Pregnancy planning and exercise
The best time to start planning your health, weight and exercise program is the same time you start planning your pregnancy; Having a strong, fit, and healthy body will not only prepare you for the strength and stamina needed during pregnancy, but it will also increase your chances of conception and an easier pregnancy, labor, and birth.
The other reason to start your health, weight, and exercise program before conception is that pregnancy is not the time to start anything new, as it can cause unwanted stress for you and your baby. Any activity you are doing in the 6 months leading up to your pregnancy is generally fine to continue through the term of your pregnancy, however a visit to your doctor or obstetrician is always recommended to discuss the adequacy of your activities and intensity at the time of pregnancy. that you must be coached through the different stages of your pregnancy.
The American College of Obstetricians now recommends strength training and has been associated with:
- facilitating pregnancy
- Helping to avoid weight gain
- Decreased labor time
- Facilitating labor
- Faster recovery after birth.
- Reduces tiredness
- Better control over fluctuations in body fat
- Increased strength to perform daily activities during and after pregnancy
- Strength to cope with the lifestyle changes of a new baby
Exercising during pregnancy
Regular exercise during pregnancy will provide you with many benefits compared to the alternative: a sedentary pregnancy! Staying fit and active during pregnancy will help prepare your body for the intensity of labor, help you cope with the physically demanding challenges that motherhood brings, and help you reach your pre-pregnancy weight much further. Quick. .
The types of exercise you choose before pregnancy and during your pregnancy should depend on the types of exercise you enjoy doing; If you don’t enjoy what you’re doing, you probably won’t stick with it for long, especially if you’re planning for the 6 months before your pregnancy and the 9 months after.
Exercises could include:
- Aqua aerobics or swimming
- Yoga, Pilates or stretching
- Cycling (on a stationary bike once pregnant)
- exercise classes for pregnant women
- strength training
Personal Training and Pregnancy
A great way to stay motivated during your exercise program and make sure you’re doing what’s best for your body throughout your journey is to find a personal trainer who has experience working out during pregnancy.

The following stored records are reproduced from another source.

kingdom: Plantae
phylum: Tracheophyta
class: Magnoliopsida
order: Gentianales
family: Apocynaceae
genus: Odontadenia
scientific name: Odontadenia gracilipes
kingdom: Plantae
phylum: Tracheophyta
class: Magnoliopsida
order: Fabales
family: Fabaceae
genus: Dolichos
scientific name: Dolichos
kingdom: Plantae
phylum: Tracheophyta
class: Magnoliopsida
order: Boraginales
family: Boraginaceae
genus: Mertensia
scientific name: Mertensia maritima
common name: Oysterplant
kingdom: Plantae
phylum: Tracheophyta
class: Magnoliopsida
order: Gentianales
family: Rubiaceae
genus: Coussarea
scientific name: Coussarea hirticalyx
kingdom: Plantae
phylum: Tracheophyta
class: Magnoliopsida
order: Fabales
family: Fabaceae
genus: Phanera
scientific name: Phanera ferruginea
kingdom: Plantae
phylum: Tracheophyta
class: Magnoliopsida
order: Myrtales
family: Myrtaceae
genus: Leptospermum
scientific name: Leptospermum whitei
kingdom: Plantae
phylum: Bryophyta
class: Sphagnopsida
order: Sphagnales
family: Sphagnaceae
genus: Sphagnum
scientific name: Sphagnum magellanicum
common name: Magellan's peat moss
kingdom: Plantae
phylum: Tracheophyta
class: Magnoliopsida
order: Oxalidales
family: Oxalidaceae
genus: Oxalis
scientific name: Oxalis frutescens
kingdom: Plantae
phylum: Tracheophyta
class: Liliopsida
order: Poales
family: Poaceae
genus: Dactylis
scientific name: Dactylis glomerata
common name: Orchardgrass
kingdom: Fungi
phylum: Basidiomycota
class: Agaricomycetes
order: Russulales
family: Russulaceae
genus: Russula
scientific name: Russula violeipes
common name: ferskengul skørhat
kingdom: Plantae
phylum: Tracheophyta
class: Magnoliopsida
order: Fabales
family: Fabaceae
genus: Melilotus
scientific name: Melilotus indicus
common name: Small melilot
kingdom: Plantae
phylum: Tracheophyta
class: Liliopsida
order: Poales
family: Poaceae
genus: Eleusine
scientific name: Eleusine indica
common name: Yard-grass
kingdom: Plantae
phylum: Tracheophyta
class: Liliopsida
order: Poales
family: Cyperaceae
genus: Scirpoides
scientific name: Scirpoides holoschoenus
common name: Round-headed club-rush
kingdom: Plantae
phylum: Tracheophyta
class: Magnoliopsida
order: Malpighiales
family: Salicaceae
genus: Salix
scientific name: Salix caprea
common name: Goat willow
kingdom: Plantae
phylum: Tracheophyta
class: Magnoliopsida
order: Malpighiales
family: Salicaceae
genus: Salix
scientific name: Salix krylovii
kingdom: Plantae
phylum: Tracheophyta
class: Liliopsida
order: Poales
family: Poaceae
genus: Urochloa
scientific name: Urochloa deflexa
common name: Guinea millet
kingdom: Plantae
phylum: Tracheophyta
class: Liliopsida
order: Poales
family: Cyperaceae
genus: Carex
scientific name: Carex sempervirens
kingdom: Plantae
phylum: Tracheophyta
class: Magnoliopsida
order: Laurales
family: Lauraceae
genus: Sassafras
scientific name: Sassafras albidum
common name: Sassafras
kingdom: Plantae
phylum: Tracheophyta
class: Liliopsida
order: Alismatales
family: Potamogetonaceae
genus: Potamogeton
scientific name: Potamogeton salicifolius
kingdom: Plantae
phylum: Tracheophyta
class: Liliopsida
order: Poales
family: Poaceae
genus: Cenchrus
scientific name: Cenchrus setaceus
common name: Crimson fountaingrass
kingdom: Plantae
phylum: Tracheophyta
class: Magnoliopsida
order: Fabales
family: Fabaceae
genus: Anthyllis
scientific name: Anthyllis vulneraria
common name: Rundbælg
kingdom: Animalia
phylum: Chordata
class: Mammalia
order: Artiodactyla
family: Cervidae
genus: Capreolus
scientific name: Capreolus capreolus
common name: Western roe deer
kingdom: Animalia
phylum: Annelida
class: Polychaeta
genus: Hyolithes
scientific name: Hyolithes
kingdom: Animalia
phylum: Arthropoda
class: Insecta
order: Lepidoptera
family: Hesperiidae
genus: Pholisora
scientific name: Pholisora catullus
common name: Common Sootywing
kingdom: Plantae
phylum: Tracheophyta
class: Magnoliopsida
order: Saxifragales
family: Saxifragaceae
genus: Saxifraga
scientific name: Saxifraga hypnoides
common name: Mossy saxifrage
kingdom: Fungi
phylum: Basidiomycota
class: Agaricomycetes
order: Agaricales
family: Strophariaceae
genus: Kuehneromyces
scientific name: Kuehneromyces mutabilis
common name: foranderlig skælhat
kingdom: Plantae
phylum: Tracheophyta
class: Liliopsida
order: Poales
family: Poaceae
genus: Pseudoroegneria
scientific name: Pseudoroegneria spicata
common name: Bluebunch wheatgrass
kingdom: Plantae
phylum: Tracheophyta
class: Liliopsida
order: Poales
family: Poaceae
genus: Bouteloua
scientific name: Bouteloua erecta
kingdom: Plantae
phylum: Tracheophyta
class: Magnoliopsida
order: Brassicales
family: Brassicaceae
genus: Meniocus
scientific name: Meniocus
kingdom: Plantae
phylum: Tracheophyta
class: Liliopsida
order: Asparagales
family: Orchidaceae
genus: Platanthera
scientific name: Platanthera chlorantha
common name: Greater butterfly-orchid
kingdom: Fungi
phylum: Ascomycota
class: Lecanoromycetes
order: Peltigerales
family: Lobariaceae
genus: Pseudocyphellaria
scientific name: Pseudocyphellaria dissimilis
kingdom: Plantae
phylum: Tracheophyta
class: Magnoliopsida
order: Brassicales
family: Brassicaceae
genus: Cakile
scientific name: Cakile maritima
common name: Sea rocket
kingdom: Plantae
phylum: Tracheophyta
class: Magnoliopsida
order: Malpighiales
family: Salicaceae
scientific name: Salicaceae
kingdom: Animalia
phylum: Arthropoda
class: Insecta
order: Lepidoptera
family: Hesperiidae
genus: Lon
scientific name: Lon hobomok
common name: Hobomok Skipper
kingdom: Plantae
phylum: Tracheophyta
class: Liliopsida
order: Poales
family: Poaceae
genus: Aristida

The advantages of using a personal trainer are many, as they will be aware of safety considerations for you and your baby, as well as correct technique, nutrition, proper and practical exercise in preparation for childbirth, and of course, support and encouragement!
In particular, the benefits of having a personal trainer is starting a supervised strength-training program in the six months before your planned pregnancy (and in my experience, healthy clients planning a pregnancy certainly get pregnant quickly).
Safety Considerations for Exercise During Pregnancy
To make sure your exercise program provides you with all the wonderful benefits described above, you’ll also need to ensure the safety of you and your baby, so here’s a list of safety considerations to keep in mind; And remember to always talk to your doctor or obstetrician if you’re not sure.
1. Avoid overheating. Your growing baby does not have the same ability to dissipate heat as you do. To avoid overheating:
- Avoid prolonged exercise.
- Stay well hydrated.
- Don’t use sweating as an indicator of how hot you may be.
- Avoid exercising on hot, humid days. Use fans during hot weather.
- Wear light, loose-fitting clothing. Cotton is the best.
2. Avoid saunas and steam rooms at all times during pregnancy.
3. Avoid high intensity exercise. Studies have indicated that when the mother’s heart rate is maintained in the range of approximately 140 bpm, the fetus does not have abnormal responses. To keep exercise intensity at a safe level, follow these guidelines:
- Change from an intermediate or advanced aerobics program to a lighter pace program.
- Learn to measure your heart rate and monitor it regularly.
- Be realistic about the need to exercise in moderation.
- Do a long cool down after the aerobic part of the workout.
4. Avoid frequent and prolonged exercise after the 28th week of your pregnancy.
5. Limit the amount of exercise you do lying on your back. This is of particular concern starting in the second quarter.
6. Avoid using dumbbells weighing more than 0.5 kg during aerobics classes.
7. Perform pelvic floor exercises (Kegels).
8. Wear a good support bra.
9. Avoid quick changes of direction and use extreme caution if you are doing Step exercise classes.
10. Stretch gently.
11. Eat a light snack about 2 hours before exercise and bring a small box of fruit juice to your workout.
12 Stop the exercise: if at any time during your exercise session you feel very hot, faint, dizzy, short of breath, experience vaginal bleeding, palpitations, blurred vision, or severe or continuous headaches – stop immediately . It is also important to stop if you experience lower abdominal pain, tightness or cramping, back pain, or pubic pain. If you experience any of these symptoms, see your obstetrician.